> INSTRUCTIONS TO FOLLOW:
Please extend the piece below about a weekend of hypochondria, picking up right after its final sentence.

> READING TEXT:

I had the worst hypochondria all weekend. It might sound weird to talk about hypochondria like it's a disease, but that's exactly how I've come to think of these occasional spells I get (usually on weekends, because I don't have work or anything useful to distract my mind) when every five seconds I feel like another part of my body has contracted an irrevocable disease which medical science doesn't know about and can't cure.
Sampler - I woke up yesterday with a hangover, despite several last-minute-before-sleep attempts to fill my body with H2O. My brother and I went to go and see the movie about Ian Curist, the tragic genius lead singer of Joy Division. Ian Curtis had epilepsy. Of all the possible conditions I've spent a bit of my lifetime obsessing over, Epilepsy is the one that I keep on returning to. A long time ago, a family friend died from it - that's probably where it started. There is something about epilepsy which frightens me more than any of the normal conditions - the fact that it lasts a lifetime and usually ends it, the randomness of it, the imprecise visual of a brain completely at war with the body that supports it. It was uncomfortable watching the film - I think because something about the moviewatching experience seems so close to mental synapse shutdown anyways (the way the outside world disappears, the imprecise flicker of the film screen at 24 frames per second). So then I spent the rest of the day anxiously avoiding using my mind, for fear that one stray thought might be the straw that breaks the camel's back.
Avoiding using your brain is thankfully simple in the modern world. I went on the internet and surfed wikipedia. My neighbor's wireless connection was particularly good yesterday - no doubt they had better things to do on a Saturday than use the internet - so I managed to catch up on my stories. "The Office" was good, 'Dirty Sexy Money" was better, and then I made the mistake of watching "Grey's Anatomy," which, like all hospital shows, is a nightmare for a hypochondriac. Girl comes into the hospital with weakened bones from dieting - good god, I think to myself, have I been eating right? Old guy with a heart problem is allergic to anesthetic? What if I'M allergic to anaesthetic? That would mean that when they operate on me for my heart/lung/brain/liver/toe condition, I'll need to be conscious! I can't deal with the pressure of having a surgeon's fingers tickling my inner organs! I can barely deal with the pressure of leaving my apartment on a beautiful day!

Saved entries
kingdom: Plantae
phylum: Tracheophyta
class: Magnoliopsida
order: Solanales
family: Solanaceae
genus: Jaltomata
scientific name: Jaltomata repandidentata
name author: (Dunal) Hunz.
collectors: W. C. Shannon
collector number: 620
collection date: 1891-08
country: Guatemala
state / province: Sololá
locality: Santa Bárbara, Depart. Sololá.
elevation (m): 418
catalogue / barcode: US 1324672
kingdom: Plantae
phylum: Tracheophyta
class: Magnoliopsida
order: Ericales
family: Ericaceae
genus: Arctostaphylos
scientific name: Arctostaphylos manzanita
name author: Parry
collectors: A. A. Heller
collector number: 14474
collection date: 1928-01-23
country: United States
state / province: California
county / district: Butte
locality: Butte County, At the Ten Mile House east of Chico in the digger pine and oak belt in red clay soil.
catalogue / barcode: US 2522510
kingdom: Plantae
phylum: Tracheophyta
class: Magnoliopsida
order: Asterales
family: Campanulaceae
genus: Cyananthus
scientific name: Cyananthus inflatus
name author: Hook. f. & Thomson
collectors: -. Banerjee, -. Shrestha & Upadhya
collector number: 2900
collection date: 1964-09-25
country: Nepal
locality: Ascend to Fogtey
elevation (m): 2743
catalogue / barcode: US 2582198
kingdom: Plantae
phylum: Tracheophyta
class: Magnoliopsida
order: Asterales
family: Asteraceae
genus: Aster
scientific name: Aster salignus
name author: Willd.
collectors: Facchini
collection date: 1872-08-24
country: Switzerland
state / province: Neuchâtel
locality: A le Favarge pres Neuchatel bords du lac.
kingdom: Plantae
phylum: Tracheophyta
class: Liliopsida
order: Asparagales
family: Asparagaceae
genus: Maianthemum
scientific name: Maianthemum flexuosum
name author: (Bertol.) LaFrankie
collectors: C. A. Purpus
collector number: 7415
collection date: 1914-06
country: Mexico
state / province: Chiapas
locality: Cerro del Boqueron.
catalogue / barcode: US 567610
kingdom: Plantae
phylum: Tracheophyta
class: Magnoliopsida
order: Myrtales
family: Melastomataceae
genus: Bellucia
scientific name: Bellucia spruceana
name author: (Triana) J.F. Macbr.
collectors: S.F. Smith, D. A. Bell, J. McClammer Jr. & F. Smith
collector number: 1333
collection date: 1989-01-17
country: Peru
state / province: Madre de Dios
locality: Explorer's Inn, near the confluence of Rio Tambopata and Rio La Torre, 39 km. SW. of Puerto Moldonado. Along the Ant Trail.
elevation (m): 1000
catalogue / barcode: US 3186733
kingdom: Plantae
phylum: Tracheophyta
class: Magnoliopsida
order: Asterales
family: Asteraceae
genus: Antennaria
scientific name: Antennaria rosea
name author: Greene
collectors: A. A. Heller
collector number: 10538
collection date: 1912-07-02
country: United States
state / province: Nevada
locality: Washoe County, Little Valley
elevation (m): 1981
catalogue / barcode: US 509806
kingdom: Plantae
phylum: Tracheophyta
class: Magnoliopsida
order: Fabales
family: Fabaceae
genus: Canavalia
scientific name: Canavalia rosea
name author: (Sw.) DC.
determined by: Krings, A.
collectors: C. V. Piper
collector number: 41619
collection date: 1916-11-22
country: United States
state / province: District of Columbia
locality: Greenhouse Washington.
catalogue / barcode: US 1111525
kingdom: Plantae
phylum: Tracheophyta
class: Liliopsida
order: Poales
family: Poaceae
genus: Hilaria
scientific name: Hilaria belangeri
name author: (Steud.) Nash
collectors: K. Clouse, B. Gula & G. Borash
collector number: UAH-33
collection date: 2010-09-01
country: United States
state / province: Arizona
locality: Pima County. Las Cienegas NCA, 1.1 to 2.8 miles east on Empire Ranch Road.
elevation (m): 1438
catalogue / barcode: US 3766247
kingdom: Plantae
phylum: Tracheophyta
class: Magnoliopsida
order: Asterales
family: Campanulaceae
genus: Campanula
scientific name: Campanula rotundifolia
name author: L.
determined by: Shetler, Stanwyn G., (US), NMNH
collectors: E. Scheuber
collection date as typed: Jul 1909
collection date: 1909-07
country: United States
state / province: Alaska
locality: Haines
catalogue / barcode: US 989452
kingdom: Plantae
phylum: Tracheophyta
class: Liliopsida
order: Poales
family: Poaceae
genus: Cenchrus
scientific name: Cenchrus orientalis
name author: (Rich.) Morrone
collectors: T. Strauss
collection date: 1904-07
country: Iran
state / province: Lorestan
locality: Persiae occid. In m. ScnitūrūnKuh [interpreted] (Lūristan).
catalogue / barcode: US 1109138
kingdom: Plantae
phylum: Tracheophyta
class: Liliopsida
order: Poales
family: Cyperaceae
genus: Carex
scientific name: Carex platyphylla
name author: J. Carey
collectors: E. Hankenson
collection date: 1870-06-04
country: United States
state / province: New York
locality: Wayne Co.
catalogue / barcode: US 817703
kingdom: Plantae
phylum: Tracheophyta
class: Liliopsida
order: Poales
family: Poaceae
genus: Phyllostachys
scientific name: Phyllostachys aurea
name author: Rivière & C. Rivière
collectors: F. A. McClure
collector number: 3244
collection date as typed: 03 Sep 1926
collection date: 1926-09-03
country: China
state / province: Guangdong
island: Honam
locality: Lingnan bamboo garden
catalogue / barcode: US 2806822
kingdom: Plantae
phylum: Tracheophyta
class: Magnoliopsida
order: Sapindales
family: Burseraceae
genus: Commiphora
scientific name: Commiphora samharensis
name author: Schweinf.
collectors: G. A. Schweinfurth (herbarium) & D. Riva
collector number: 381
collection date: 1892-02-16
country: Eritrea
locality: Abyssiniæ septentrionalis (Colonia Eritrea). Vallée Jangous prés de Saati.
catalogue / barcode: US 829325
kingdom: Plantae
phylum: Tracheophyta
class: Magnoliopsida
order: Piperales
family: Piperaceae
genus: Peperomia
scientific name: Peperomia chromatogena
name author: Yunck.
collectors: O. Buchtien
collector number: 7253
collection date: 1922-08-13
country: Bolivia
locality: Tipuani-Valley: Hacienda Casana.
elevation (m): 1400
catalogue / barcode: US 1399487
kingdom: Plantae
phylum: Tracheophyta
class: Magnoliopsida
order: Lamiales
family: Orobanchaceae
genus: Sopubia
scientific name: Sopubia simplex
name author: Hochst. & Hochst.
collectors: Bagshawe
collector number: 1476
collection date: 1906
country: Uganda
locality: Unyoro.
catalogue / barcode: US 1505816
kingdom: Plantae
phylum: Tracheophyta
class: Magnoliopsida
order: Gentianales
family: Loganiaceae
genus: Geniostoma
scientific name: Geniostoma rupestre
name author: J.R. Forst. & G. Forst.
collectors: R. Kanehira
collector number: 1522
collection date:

> WRITTEN ANSWER:
Another thing that freaked me out about the Ian Curtis film - suicide. I have never once in my life wanted to commit suicide, but since sixth or seventh grade I have thought about suicide, in the abstract - holding a gun to your head, tying a noose around your neck, swallowing a boatload of prescription pills. It freaks me out - the finality of it. And it freaks me out to think that death really is so close. It reminds me of a line from "Arkansas," the book which McSweeney's is publishing in the springtime which is going to win alot of awards and hopefully climb up the bestseller's list if there is any justice in this unjust world - "It was much too easy to kill a man."
I wonder if there are any statistics on who commits suicide more often - people who do believe in the afterlife, or people who don't. And I wonder if they commit suicide because they think they're right, or because they think they're wrong.
It was that kind of weekend. I talked to my best friend, and she expressed the same kind of vaguely depressed ennui. Maybe it's the jump back from daylight savings time, or the inscrutable weather in the Bay Area (three days ago, I can't see out my window for the fog; today, I can see all the way to Napa, and smell the wine on the light bayside breeze).
I think my mind is making up excuses to not write this novel. Which is ironic, because the only time I ever feel really good, and centered, is when I have been writing on a regular schedule.
I need a plot. Right now all I have is a few little characters in a bar. Nothing is happening. I know what happens in three steps, but the next two are mysterious. Solution: go to the local cafe and write until closing time.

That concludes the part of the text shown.